Paper - Detecting Wireless Spy Cameras Via Stimulating and Probing

  • Metadata:
    • author: Tian Liu, Ziyu Liu, Jun Huang, Rui Tan, Zhen Tan
    • title: Detecting Wireless Spy Cameras Via Stimulating and Probing
    • year: 20182018

    • url: Weblink
  • Essay:
    • With wireless security cameras becoming cheaper and smaller, the bar for privacy invasion is lowered, upping the demand for detection tools. As traditional methods of detecting these devices (e.g., RF-based probing) are cumbersome, new ways of combating spy cameras are being researched.
    • The system proposed by this paper aims to detect these cameras by executing two steps: They first change the lighting conditions in a room, making the captured footage suddenly spike in size due to the compression/encoding algorithms commonly used by these devices. They then analyze the network traffic on the mac-layer to notice devices with changes in their transmission rate (indicating a high probability of spycams).
    • They deploy their approach in two forms: Blink, a mobile app that requires some manual operation, and Flicker, a cheap hardware circuit that can automatically detect cameras with differing modes of transmission. By working around issues like uneven packet flows and ambient lighting, they manage to achieve a detection accuracy of 90% and above for both of the systems.
    • I enjoyed how the paper turns the discussion about phones in a privacy context around.

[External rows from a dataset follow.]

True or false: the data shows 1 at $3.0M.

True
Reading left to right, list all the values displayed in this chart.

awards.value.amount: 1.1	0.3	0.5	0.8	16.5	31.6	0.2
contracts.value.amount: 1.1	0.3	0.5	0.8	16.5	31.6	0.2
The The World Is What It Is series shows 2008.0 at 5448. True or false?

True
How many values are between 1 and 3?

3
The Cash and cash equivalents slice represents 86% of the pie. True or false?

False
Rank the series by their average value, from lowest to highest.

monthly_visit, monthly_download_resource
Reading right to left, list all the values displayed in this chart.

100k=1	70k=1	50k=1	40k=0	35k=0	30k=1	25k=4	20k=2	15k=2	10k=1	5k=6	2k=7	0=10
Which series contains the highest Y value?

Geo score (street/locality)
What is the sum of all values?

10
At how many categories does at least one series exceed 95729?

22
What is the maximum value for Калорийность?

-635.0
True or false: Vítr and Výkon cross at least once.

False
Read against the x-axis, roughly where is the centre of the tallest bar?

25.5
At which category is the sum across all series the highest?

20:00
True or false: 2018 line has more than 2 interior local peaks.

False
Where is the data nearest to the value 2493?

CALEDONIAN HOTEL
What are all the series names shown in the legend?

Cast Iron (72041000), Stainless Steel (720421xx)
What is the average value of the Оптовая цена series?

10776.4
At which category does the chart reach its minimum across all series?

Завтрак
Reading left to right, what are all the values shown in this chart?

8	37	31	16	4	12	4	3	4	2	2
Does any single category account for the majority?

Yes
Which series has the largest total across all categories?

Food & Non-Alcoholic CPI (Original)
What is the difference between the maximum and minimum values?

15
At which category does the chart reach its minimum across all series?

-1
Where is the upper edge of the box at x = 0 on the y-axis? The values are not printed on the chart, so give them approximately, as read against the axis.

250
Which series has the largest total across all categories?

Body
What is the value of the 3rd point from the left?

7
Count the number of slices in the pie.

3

Rather than the smartphone being the perpetrator that invades our privacy, it is used as a tool to keep up said privacy.
    • The simplicity of their approaches also really resonated with me. While the work on fixing the more fine-tuned challenges in packet analysis is undoubtedly on the more sophisticated side, the basic idea is a classic case of putting two concepts together: The behavior of video encoding under changing light conditions and the concept of network analysis. Research like this is what motivates me to look for similar idea combinations in my surroundings that could produce interesting results when executed (e.g., dating apps + no internet connection).
    • Some points stuck out to me a bit: They mention that building around their systems would substantially increase manufacturing and deployment cost for the spy cameras. Even though some changes would need to be made, equipping these cameras with a little bit of buffer storage (think of the size of MicroSD cards) and changing up the network protocol could easily fool the presented approaches, while not increasing the prices significantly. Adding randomization into the transmission (delays, quality variation) would be easy to implement and could make changes produced by the stimuli much harder to detect.
    • What bewildered me the most is the fact that they never mentioned the phone's flashlight as a possible light source. Automatically controlling the light with the phone could simplify the usage of Blink by a lot and reduce the needed hardware for Flicker (even though the light would be human-visible in this case). I suspect there are good reasons that would prevent the flashlight from being usable, but a brief discussion of these would have been a welcome addition to the paper.
    • However, as this is the first execution of an idea, these issues can be overlooked and I am interested to see how their concept will be developed further.